* What the task asks: Please print these lines exactly as they appear, starting at the line that contains "class: Bryopsida" and stopping after the line that contains "scientific name: Pieris napi".
# Start of Recorded data
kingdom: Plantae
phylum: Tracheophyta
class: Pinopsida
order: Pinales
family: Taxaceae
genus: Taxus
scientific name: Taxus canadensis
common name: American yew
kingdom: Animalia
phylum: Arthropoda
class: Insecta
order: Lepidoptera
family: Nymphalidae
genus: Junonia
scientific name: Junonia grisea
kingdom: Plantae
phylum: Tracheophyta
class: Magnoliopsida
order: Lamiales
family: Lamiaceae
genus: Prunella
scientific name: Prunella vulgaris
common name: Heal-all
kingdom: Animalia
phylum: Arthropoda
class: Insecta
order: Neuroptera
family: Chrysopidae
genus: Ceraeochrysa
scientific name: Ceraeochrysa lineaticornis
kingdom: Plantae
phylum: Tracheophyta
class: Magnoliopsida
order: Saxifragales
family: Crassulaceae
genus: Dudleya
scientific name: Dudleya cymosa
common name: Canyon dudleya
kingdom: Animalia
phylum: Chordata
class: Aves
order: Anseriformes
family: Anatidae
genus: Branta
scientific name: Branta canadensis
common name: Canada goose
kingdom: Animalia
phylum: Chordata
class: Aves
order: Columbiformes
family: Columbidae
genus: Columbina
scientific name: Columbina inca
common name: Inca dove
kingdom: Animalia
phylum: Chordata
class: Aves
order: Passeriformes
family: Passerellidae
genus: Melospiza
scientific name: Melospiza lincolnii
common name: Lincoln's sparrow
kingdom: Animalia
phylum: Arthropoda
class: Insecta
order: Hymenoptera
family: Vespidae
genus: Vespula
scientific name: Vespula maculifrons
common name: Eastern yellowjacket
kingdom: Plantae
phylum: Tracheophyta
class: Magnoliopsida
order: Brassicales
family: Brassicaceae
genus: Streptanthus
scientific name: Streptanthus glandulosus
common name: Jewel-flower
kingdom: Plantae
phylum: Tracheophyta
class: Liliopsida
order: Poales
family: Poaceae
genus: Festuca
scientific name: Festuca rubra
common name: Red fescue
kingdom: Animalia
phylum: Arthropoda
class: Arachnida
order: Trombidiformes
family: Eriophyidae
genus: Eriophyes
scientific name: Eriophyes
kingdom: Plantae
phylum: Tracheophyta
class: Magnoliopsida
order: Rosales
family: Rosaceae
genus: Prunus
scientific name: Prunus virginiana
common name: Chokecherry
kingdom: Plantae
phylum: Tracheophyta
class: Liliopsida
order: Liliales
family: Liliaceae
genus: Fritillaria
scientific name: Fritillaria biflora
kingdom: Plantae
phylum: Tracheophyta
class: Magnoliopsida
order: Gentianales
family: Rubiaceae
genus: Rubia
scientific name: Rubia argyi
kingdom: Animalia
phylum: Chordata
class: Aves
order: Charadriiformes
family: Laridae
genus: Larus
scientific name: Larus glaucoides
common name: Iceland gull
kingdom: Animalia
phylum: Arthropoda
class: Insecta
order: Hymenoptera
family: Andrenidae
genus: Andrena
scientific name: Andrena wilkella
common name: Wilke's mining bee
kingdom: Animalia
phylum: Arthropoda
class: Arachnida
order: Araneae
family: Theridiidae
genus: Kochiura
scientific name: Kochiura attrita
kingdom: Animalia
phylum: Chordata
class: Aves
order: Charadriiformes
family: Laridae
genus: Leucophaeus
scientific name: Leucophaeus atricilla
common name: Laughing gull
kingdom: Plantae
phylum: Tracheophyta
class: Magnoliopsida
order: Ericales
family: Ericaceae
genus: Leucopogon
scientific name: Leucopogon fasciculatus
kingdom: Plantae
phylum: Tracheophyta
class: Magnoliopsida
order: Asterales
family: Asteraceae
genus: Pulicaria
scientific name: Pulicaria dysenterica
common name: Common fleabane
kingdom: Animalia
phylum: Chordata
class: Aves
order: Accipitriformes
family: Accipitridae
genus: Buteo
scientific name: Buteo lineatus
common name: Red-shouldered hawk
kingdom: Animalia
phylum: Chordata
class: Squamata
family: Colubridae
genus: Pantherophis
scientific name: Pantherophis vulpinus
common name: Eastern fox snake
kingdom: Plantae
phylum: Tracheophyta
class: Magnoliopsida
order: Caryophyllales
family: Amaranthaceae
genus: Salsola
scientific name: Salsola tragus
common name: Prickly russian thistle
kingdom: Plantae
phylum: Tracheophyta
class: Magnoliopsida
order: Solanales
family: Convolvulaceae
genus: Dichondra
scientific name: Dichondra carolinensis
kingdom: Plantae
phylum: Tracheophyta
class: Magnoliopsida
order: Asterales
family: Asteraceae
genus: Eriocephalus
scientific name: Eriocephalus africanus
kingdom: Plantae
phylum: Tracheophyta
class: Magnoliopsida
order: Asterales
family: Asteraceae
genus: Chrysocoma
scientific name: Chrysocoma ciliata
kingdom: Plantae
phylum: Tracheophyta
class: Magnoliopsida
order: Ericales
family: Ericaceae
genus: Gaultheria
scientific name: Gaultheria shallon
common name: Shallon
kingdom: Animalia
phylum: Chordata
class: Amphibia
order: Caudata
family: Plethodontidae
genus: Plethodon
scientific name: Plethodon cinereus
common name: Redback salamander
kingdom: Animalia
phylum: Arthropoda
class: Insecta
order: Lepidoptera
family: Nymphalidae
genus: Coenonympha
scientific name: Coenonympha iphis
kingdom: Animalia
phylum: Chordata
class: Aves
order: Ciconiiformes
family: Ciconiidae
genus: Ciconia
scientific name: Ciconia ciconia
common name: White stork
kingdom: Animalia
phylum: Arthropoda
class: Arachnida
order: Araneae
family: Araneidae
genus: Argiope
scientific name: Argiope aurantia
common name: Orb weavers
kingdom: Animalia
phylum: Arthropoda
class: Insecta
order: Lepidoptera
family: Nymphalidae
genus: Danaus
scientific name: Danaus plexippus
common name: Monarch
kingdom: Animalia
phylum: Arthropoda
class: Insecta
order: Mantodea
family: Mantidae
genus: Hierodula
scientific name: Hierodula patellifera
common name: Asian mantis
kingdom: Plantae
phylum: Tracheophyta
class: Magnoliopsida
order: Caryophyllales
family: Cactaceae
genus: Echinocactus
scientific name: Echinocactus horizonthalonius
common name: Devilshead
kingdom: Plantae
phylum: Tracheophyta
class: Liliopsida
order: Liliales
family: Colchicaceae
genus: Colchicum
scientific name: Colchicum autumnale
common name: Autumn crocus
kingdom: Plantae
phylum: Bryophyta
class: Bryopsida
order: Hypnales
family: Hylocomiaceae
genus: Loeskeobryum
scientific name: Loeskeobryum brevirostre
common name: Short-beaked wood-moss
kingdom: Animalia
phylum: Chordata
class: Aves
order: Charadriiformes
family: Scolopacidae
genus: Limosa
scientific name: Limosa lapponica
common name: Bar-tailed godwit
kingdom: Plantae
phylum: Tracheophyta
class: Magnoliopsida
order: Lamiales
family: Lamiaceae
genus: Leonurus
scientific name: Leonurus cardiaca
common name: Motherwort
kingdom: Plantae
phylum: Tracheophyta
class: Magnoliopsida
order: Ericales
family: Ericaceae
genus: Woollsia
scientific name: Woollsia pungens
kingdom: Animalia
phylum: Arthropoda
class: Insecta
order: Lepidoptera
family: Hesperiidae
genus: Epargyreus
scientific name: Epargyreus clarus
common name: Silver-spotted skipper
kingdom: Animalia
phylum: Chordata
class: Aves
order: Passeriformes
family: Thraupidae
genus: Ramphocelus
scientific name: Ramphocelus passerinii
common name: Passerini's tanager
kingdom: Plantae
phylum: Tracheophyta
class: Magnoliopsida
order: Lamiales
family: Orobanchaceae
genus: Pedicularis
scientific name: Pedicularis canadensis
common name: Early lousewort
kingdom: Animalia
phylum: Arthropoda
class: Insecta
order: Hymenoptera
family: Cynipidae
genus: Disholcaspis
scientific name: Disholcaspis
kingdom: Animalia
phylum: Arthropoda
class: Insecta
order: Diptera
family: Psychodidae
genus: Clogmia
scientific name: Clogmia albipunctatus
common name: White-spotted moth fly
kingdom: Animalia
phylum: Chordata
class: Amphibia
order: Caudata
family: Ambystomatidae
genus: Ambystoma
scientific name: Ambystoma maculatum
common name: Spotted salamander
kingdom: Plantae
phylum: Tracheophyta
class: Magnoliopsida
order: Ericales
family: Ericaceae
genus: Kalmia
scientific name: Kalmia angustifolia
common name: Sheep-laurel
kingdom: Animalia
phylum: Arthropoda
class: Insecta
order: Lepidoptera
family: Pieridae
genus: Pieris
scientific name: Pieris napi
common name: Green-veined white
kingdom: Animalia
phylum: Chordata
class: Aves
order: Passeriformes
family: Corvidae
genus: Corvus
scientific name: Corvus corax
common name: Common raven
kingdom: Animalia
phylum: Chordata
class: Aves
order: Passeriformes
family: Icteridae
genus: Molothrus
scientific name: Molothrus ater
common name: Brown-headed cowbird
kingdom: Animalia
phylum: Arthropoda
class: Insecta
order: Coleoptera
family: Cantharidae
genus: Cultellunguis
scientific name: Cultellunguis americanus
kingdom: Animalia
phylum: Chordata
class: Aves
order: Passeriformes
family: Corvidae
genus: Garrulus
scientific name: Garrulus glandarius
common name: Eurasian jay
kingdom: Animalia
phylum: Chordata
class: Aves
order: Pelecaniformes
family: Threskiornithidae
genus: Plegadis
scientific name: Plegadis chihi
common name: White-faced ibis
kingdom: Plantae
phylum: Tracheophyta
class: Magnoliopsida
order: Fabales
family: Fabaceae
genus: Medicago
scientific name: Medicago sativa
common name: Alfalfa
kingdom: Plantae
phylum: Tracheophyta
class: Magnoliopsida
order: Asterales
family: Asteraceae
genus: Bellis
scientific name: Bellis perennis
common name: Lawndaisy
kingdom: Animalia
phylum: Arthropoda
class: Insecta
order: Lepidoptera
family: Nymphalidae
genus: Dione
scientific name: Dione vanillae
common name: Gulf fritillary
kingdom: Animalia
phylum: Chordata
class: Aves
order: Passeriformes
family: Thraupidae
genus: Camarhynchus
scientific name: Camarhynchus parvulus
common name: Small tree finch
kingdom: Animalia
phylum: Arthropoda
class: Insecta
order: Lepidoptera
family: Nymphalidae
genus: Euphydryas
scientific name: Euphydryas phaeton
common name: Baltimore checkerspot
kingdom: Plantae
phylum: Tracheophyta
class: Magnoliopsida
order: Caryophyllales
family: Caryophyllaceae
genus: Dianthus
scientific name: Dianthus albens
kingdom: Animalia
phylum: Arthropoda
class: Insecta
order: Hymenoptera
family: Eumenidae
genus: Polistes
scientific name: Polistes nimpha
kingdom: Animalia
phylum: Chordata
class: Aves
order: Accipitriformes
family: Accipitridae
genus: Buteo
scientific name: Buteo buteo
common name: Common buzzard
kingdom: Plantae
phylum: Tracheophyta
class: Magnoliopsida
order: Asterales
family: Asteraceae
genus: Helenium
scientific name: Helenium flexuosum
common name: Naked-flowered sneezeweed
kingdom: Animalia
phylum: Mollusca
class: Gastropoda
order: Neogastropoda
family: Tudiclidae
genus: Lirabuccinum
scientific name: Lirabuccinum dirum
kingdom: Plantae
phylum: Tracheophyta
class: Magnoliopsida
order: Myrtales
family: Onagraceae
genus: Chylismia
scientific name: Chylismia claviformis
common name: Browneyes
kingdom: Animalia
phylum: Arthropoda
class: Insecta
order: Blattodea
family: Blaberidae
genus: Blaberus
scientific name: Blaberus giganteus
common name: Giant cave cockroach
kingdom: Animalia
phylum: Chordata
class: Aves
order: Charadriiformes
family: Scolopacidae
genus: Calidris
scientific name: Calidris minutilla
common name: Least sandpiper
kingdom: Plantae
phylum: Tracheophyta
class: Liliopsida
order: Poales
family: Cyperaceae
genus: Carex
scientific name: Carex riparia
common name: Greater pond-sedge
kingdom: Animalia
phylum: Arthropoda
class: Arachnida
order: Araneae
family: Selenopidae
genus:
# End of Recorded data
* Exercise result:
class: Bryopsida
order: Hypnales
family: Hylocomiaceae
genus: Loeskeobryum
scientific name: Loeskeobryum brevirostre
common name: Short-beaked wood-moss
kingdom: Animalia
phylum: Chordata
class: Aves
order: Charadriiformes
family: Scolopacidae
genus: Limosa
scientific name: Limosa lapponica
common name: Bar-tailed godwit
kingdom: Plantae
phylum: Tracheophyta
class: Magnoliopsida
order: Lamiales
family: Lamiaceae
genus: Leonurus
scientific name: Leonurus cardiaca
common name: Motherwort
kingdom: Plantae
phylum: Tracheophyta
class: Magnoliopsida
order: Ericales
family: Ericaceae
genus: Woollsia
scientific name: Woollsia pungens
kingdom: Animalia
phylum: Arthropoda
class: Insecta
order: Lepidoptera
family: Hesperiidae
genus: Epargyreus
scientific name: Epargyreus clarus
common name: Silver-spotted skipper
kingdom: Animalia
phylum: Chordata
class: Aves
order: Passeriformes
family: Thraupidae
genus: Ramphocelus
scientific name: Ramphocelus passerinii
common name: Passerini's tanager
kingdom: Plantae
phylum: Tracheophyta
class: Magnoliopsida
order: Lamiales
family: Orobanchaceae
genus: Pedicularis
scientific name: Pedicularis canadensis
common name: Early lousewort
kingdom: Animalia
phylum: Arthropoda
class: Insecta
order: Hymenoptera
family: Cynipidae
genus: Disholcaspis
scientific name: Disholcaspis
kingdom: Animalia
phylum: Arthropoda
class: Insecta
order: Diptera
family: Psychodidae
genus: Clogmia
scientific name: Clogmia albipunctatus
common name: White-spotted moth fly
kingdom: Animalia
phylum: Chordata
class: Amphibia
order: Caudata
family: Ambystomatidae
genus: Ambystoma
scientific name: Ambystoma maculatum
common name: Spotted salamander
kingdom: Plantae
phylum: Tracheophyta
class: Magnoliopsida
order: Ericales
family: Ericaceae
genus: Kalmia
scientific name: Kalmia angustifolia
common name: Sheep-laurel
kingdom: Animalia
phylum: Arthropoda
class: Insecta
order: Lepidoptera
family: Pieridae
genus: Pieris
scientific name: Pieris napi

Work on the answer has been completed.